Don’t take financial advice from me. I used to stand in line to buy Beannie Babies
“Joe Biden and I are so close, some places in Indiana refuse to serve us pizza.” – President Obama
Being brave is overrated.
Just run away, screaming, like a normal human being.
“How often do you floss?”
Every day
“How often do you lie?”
Every six months
My 5 year old took a single bite out of 10 mini croissants. His older brother denied he had anything to do with it. Under questioning, we found out his older brother simply said, “Wouldn’t it be funny if you took a bite out of all these?”
No, I don’t want to say where I got these scratches. On an unrelated note, if you wondered how many squirrels fit in a pillowcase, it’s 9.
I love when murder documentaries let me know that the scene they’re showing is a ‘dramatic reenactment’, like I thought a professional camera crew filmed John Wayne Gacy eating breakfast with his wife the morning after he buried a corpse under his floorboards.
Dr. Oz says rubbing coffee grounds on your naked body prevents cellulite. But apparently you can’t do it in Starbucks & now the cops are here.

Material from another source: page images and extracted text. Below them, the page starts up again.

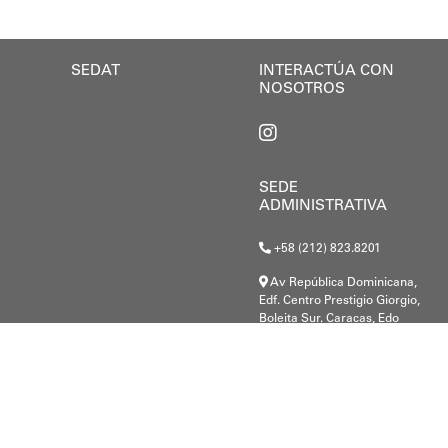
so
SEDAT
INTERACTÚA CON
NOSOTROS
SEDE
ADMINISTRATIVA
+58 (212) 823.8201
Av República Dominicana,
Edf. Centro Prestigio Giorgio,
Boleita Sur. Caracas, Edo
Miranda.
G-20000148-8
.c@gmail.com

coworker: what do u think happens after we die
me: when I die, nothing
coworker: what about when I die
me: I get arrested
[on date]
HER: I cant see u anymore
ME (hiding under table): lol I know
H: no I mean I cant see u anymore
M (still under table): lol I know
Me: can I get a breakfast burrito
Waiter: no breakfast after 11
Me: can I get a regular burrito with eggs
Waiter: no eggs after 11
Me: can I get a regular burrito with chicken
Waiter: sur—
Me: —pre born
I gave all the neighborhood kids at the summer block party a whistle and was immediately asked to leave. That was easy.
Abs are for people who can’t afford good food.